A Smiths Falls company has cleared another hurdle to cashing in on Canada’s medicinal marijuana market after receiving permission from Health Canada to begin shipping the product when new federal rules go into effect on April 1.
By Jacob Serebrin
Tweed has had a temporary licence – which allowed it to grow marijuana but not sell – since mid-November.
Health Canada inspectors visited its facility at the end of December to ensure its security systems were up to code, said Bruce Linton, the company’s chair.
The company then received its licence earlier this week to begin operating out of the space, a former Hershey chocolate factory.
It’s not just about security. Mr. Linton said the company has had to implement rigorous procedures to ensure that only the right people get the right amount of the company’s product.
Health Canada also verified that Tweed’s testing procedures, which have to verify not only that the company is using the right amount of active ingredient but also for standard agricultural issues like mould, were up to code.
Canada’s new open market for medicinal marijuana will be big business for companies like his, said Mr. Linton.
“The big driver is that the Canadian market has been limited,” he said.
Right now, legal access to the drug requires both a doctor’s recommendation and a licence from Health Canada. But after April 1, any doctor will be able to issue a prescription for medicinal marijuana.
Those changes will also ban people who are legally allowed to take marijuana from growing their own. Instead, they will have to purchase it from a licensed private grower – like Tweed.
“The market will grow quite rapidly,” he said. “The supply chain doesn’t exist.”
According to Mr. Linton, the Smiths Falls location gives the company easy shipping access to big markets such as Toronto, Montreal and Ottawa.
He expects that Tweed will become “a fairly large business in a rather short period of time.”
Getting the company off the ground has been a “really fast march,” said Mr. Linton, since the new rules for medicinal marijuana were only announced on June 19.
The short time-frame is the main reason the company is going public on the TSX-Venture through a capital pool transaction.
“Time matters and a CPC is the most efficient,” he said.

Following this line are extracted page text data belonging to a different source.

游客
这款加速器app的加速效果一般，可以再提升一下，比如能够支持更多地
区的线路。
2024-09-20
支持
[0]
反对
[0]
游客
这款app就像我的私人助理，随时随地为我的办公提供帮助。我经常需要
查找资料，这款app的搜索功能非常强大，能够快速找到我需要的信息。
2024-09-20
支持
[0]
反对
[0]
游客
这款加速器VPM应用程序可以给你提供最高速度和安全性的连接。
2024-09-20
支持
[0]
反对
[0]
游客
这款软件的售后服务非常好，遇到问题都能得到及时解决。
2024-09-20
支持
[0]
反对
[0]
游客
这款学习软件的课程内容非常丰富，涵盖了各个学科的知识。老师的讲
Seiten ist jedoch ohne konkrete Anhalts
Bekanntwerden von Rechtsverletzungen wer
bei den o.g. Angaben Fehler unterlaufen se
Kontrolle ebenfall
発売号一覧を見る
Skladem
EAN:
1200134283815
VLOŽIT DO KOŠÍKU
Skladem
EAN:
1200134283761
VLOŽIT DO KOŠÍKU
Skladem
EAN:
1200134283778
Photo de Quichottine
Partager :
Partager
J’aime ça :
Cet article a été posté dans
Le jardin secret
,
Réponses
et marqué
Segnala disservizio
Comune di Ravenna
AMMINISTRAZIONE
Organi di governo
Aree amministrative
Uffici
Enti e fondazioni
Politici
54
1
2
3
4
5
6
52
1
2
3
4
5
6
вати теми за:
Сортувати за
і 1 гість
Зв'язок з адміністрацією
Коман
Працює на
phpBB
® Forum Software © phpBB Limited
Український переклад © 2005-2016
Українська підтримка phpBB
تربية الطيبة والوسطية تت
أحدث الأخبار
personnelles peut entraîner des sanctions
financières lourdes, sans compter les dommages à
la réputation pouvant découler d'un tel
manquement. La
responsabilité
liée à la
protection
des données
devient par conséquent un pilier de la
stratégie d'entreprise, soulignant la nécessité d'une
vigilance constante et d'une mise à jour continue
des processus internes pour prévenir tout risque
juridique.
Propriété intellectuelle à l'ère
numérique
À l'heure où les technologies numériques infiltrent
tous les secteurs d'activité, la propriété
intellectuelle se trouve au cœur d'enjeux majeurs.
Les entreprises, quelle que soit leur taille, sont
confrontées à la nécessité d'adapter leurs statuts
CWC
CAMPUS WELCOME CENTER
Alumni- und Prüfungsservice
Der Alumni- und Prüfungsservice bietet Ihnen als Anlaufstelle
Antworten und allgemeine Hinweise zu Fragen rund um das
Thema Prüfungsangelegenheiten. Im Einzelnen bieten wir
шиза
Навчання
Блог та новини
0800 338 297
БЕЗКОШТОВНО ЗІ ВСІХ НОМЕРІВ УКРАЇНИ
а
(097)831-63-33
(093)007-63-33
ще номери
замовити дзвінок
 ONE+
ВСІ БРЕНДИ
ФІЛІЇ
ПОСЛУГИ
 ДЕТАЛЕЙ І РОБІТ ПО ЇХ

But the company isn’t going on the stock market in an effort to raise money; It’s more about visibility and credibility. Federal rules prohibit marijuana growers like Tweed from advertising, so the company has had to find creative ways to get its name out.
“How does the consumer choose? They’ll choose the store they’ve heard of,” he said. “Being listed means we’re reliable and transparent.”
Drawing attention is also one of the reasons for the company’s clever name. Mr. Linton said he spent “many, many weeks” working on it with his business partners.
The company has begun growing marijuana and Mr. Linton said different strains – the company plans to have 25 – will be ready in several stages.
Tweed current has a licence to supply up to 15,000 kilogams of dried marijuana and the average price is between $5 and $7 a gram, fueling Mr. Linton’s hopes that it will be a $100 million business.
For Mr. Linton, Tweed is also a sign that Smith Falls’ economy is coming back, stronger and more diversified after the loss of the branch plant that for years drove the local economy.
“If Smiths Falls was a business, you’d buy stock in it,” he said.